Vaccine-induced CD4+ T cells restore HIV-specific CD8+ T cell proliferation
HIV-specific CD8+ T cell activity is a major component of the host immune response associated with the control of virus replication following primary, acute HIV-1 infection. There is a temporal association of the HIV-specific cellular immune response and initial control of viremia after primary infection. This is in contrast to the chronic phase of infection when strong polyclonal HIV-specific CD8+ T cell responses are broadly diversified, but there is no correlation to viral load and untreated patients are unable to contain HIV disease. Researchers have not been able to dissect the functional and phenotypic parameters of this failure using current antigen-specific interferon- T-cell assays.
In a new report by Lichterfeld and collaborators (J. Exp. Med. 200, 701, 2004), researchers have been able to study this defect in more detail and taken steps to rectify it. They first determined the fate of HIV-specific CD4+ and CD8+ T cell lymphoproliferative responses mounted during primary HIV infection, by following the evolution of these responses ex vivo. As found previously, these data indicate a parallel evolution of lymphoproliferative HIV-specific CD8+ and CD4+ T cell responses. Ex vivo proliferation of HIV-specific CD8+ cells critically depended on interleukin (IL)-2. Neutralization of IL-2 by IL-2–specific mAbs resulted in an almost complete abrogation of ex vivo proliferative activities of HIV-specific CD8+ T cells obtained from patients with acute infection.
Furthermore, HIV-specific CD8+ T cells in PBMC samples were stimulated with HIV-specific CD8+ T cell epitopic peptides in the presence or absence of a simultaneous stimulation of HIV-specific CD4+ T cells with peptides that, when used alone, elicited a selective CD4+ T cell–mediated lymphoproliferative response. They found that the enhancement of the ex vivo proliferation of HIV-specific CD8+ T cells by synchronized stimulation of HIV-specific CD4+ T cells was almost entirely blocked by adding IL-2–neutralizing antibodies.

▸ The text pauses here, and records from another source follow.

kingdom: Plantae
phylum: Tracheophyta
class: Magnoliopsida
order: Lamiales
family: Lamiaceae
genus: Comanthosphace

Therefore, antigen-specific lymphoproliferative CD4+ T cell responses significantly enhance the ex vivo proliferative activity of HIV-specific CD8+ T cells in an IL-2–dependent fashion.
They also found that the CD4+ T cells harvested during acute infection can rescue the ex vivo proliferative capacity of autologous HIV-specific CD8+ T cells isolated in chronic infection. This was also an IL-2–dependent mechanism because the enhancement of HIV-specific CD8+ T-cell lymphoproliferative responses by those CD4+ T cells was almost entirely abrogated by IL-2– neutralizing antibodies.
Finally, they demonstrated in vivo restoration of the proliferative activity of HIV-specific CD8+ T cells by vaccine-induced, IL-2–secreting, HIV-specific CD4+ T cells. Patients had been immunized in a previous Phase II trial with Env-depleted inactivated HIV particles. After immunization, HIV-specific CD4+ T cells in vaccinees, but not in control individuals, developed strong proliferative capacities. Also, strong lymphoproliferative activities were observed in HIV-specific CD8+ T cells from vaccine recipients, but not in control individuals. These data indicated that the in vivo augmentation of virus-specific CD4+ T cell responses can lead to the reconstitution of HIV-specific CD8+ T cell lymphoproliferative immune responses ex vivo. Although these results confirm the ex vivoexperiments outlined above, ultimately the success of a therapeutic vaccine such as this one will require evidence of attenuated HIV replication or disease progression.
*Roberto Fernandez-Larsson, Ph.D., is the IAVI Report Web editor.